Little Bao is so cool it could be a refrigerator. So on trend it could be a catwalk. So achingly hip it could be arthritic. And I am not alone in this opinion. This I know because eleven minutes after its 6pm opening time, a queue has formed outside the door where a lady with a clipboard organises swarms of people on benches, whilst we look on from our bar stools overlooking the chefs at work. A perk of English punctuality. People queue for a reason; these are not tourists like us, but those who know what they are getting. And they know what we now know – what you get at Little Bao is worth the wait. It is so so good.
For those uninitiated, a Bao is a steamed milk bun of Taiwanese origin, filled and then, if you are anything like me, quickly devoured. You don’t need to go to Hong Kong for one – that would be an unnecessary expense – given that London has a restaurant group that specialises in them, and they can be found at numerous street food companies across the country. But we are in Hong Kong and we have hunted this down like it is the last Thylacine and found the small galley restaurant in the heart of Soho. Hip-hop plays, the chefs wearing sleeves of tattoos underneath the t-shirts bearing the logo. Its loud and visceral, pounding with youthful energy.
I will move on to the main event in good time, though first the sharing plates, each priced around the mid-teen mark when converted back to sterling. Dumplings, opaque on the underside and pan-fried to a blackened crisp on top, are filled with a beef short rib mixture that has been braised to a tangle of soft meat. The star of the dish is hidden underneath; a coleslaw of celeriac, not too distant in make-up from a remoulade, which adds a earthiness and crunch to the soft dumplings. Its a compelling piece of cooking, familiar, yet still a statement of intent. We fight over the last one.
Pork cheek is one of my favourite cuts of any animal, cheap, usually slow cooked, and packed full of taste. Here the meat had been roasted and then sliced to robust cuts of pig, each glistening with ribbons of rendered fat. The texture was denser, the meat still tender. A caramelised apple puree, smokey and with a hint of, I think, clove, was smeared around the edge. Ribbons of fennel spiced with cumin are a revelation. Who would have known that the anise funk of fennel could be tempered by the pepperiness of the cumin? Little Bao does, obviously.

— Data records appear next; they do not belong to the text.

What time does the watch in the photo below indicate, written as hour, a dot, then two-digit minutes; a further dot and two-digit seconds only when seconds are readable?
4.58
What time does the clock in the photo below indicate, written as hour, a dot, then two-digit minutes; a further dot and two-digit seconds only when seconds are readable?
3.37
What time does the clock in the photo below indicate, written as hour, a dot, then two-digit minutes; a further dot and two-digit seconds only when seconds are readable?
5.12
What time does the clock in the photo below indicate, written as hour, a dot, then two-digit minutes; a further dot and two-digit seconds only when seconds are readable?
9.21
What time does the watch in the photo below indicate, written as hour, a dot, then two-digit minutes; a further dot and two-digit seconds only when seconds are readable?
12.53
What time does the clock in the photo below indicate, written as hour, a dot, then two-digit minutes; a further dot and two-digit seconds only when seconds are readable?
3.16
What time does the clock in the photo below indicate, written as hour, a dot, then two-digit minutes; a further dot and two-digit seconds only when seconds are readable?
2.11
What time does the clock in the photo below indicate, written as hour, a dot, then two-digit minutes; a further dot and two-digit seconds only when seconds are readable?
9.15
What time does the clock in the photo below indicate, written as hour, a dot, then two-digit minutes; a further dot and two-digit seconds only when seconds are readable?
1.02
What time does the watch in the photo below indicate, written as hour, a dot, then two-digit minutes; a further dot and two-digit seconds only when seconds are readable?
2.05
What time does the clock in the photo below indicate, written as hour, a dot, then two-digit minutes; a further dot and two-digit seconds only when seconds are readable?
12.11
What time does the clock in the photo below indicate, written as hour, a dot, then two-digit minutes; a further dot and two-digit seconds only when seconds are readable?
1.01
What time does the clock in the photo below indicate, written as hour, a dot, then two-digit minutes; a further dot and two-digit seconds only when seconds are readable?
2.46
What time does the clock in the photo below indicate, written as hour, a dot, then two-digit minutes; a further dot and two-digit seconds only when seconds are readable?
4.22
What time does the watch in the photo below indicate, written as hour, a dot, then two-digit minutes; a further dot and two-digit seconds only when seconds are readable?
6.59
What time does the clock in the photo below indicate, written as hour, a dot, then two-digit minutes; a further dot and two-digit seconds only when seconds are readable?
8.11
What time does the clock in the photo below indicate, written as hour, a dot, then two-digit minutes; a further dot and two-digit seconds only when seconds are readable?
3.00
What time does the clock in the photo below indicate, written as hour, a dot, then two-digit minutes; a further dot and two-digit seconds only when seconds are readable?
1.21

And the bao’s? Cushioned pillows of milk, flour and yeast which are the ideal bland vehicle for the complex flavours inside. The pick of the three is the white fish in an ethereal tempura batter, with a sweet and sour tamarind sauce and lightly pickled fennel. Another has softly braised pork belly, dressed in hoi sin and balanced out with a red onion and shiso salad that is almost as good as the one with deep fried chicken, sharp with black vinegar and hot with Szechuan. Its like I imagine the best KFC Zinger burger tastes, only without the genetically modified chicken.
We finish on another bao, smaller in stature and fried to a golden crisp. Inside is a salted milk ice cream drizzled with a caramel sauce. Whoever thought of this has a mind of pure filth and should become my new drinking buddy with immediate effect. Remember what I said about not having to go to Hong Kong for Bao? I take it back. Forget the Christmas presents for the aunt you don’t like and book yourself a flight.
This being Hong Kong its maybe a little more than we would expect to pay at home. The Bao’s are just under a tenner each, cocktails around the same price. I leave with a bill of just under a hundred pound, which may seem expensive given the casual nature of the restaurant, but seemed very fair to me. Its a place I could have happily stayed in and indulged in all night, though it was only right that we stepped outside and gave the next in the queue their turn. It may be little by name but the flavours here are massive.